PipelineScore
Methodology

How the score works.

PipelineScore is a deterministic 0–100 number, computed from six weighted categories that mirror real-world LLM workloads. Same test pack, same judge, same math — every model gets the same shot.

The formula

PipelineScore = Σ (category_score × weight)

category_score = normalized 0-100 against the v1 anchor
weights sum to 1.0

Deterministic tests (code execution, exact-match, schema validation) score pass/fail with a difficulty multiplier. Subjective tests (writing quality, summarization) are scored 0–10 against a rubric by a held-out judge model.

The six categories

Code
25%
Code generation, debugging, refactoring, test writing — runnable, gradeable code.
Reason
20%
Multi-step reasoning, math, logic, strict instruction following.
Write
15%
Drafting, summarization, style adherence, tone control.
Tool Use
15%
Function calling correctness, parameter selection, orchestration, graceful refusal.
RAG
12%
Grounded answering, citation accuracy, faithfulness, refusal to fabricate.
Speed
13%
Latency (p50, p95) and tokens/sec under a standardized load.

The tiers

Five tiers, named after the parts of a real industrial pipeline. A score maps to exactly one tier — no overlap, no ambiguity.

TRUNK
90100
Top of the heap — main industrial line.
MAINLINE
7589
Excellent and reliable service line.
FEEDER
6074
Solid, capable secondary line.
TAP
4059
Functional small-branch connection.
DRIP
039
Minimal flow — weak.

Config tags — same model, different setups

A vanilla claude-opus-4-7 and the same model wrapped in your custom system prompt or LoRA adapter are not the same thing. They should not collide on the board.
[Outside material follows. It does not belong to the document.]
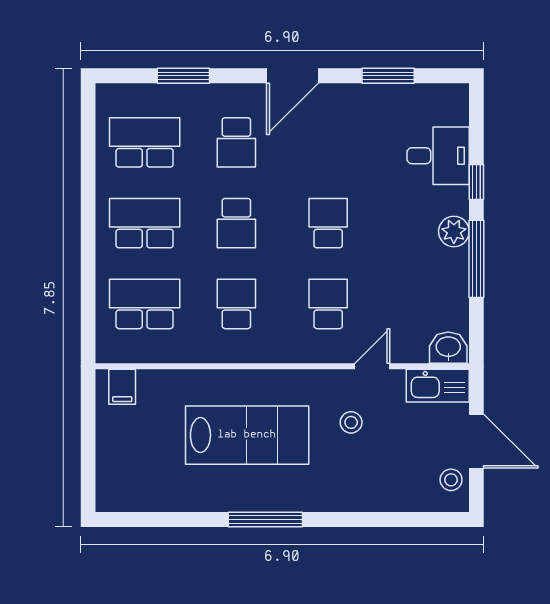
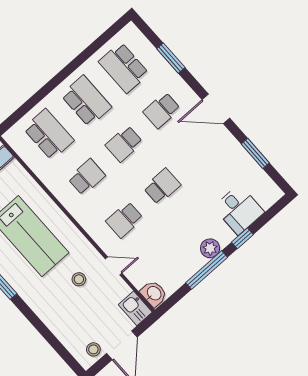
school desk: (145, 142) -> (124, 68), turned 180
school desk: (328, 304) -> (124, 220), turned 180
kitchen sink: (438, 386) -> (135, 308), width x0.73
The CLI accepts a --config-tag flag — a short, free-form string like system-prompt-coder, lora-domain-finance, or temp-zero. The leaderboard shows it as a separate row from the base-model run, and you get a real apples-to-apples view of how much your customization actually moved the score.
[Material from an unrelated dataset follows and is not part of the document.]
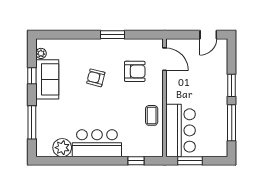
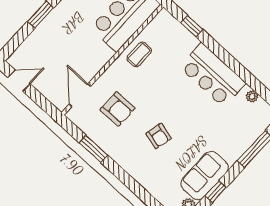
window: (112, 35) -> (93, 149), moved
armchair: (135, 71) -> (117, 109), turned 180
plant: (62, 148) -> (252, 96), width x0.53, depth x0.53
Base-model submissions leave the tag blank. The "base" marker on the Users Leaderboard means a default, unmodified run.

Anti-cheat & integrity

  • Public taxonomy, private prompts. The six categories and their task types are open. The exact prompts rotate daily and are HMAC-signed per-day, so a cached pack from yesterday won't pass today's server-side check.
  • Server-side re-judgment. Every submission is re-graded centrally by a held-out judge model (Claude Haiku 4.5). The CLI's local score is provisional — only the server's number lands on the board.
  • Layered rate limits. 20 submissions per IP per hour, 100 per nickname per day, and 5 per (nickname, model) per hour. 429s return a stamped JSON error identifying which layer fired, with a Retry-After header.
  • Lab-verified flag. A small set of runs published by Charles & Roe under controlled conditions are tagged Lab on the board. Community submissions stay on the leaderboard permanently — the score is the score.
  • Nicknames aren't authenticated, by design. We don't verify that the person submitting as "karpathy" is Andrej. The leaderboard is signal-grade, not reputation-graded. If someone impersonates you, email privacy@pipelinescore.ai and we'll redact on a good-faith basis.
  • 30-day transcript retention. Raw prompt + model-output bodies are kept for 30 days for audit, then overwritten. The score row is permanent. See Privacy for the full policy.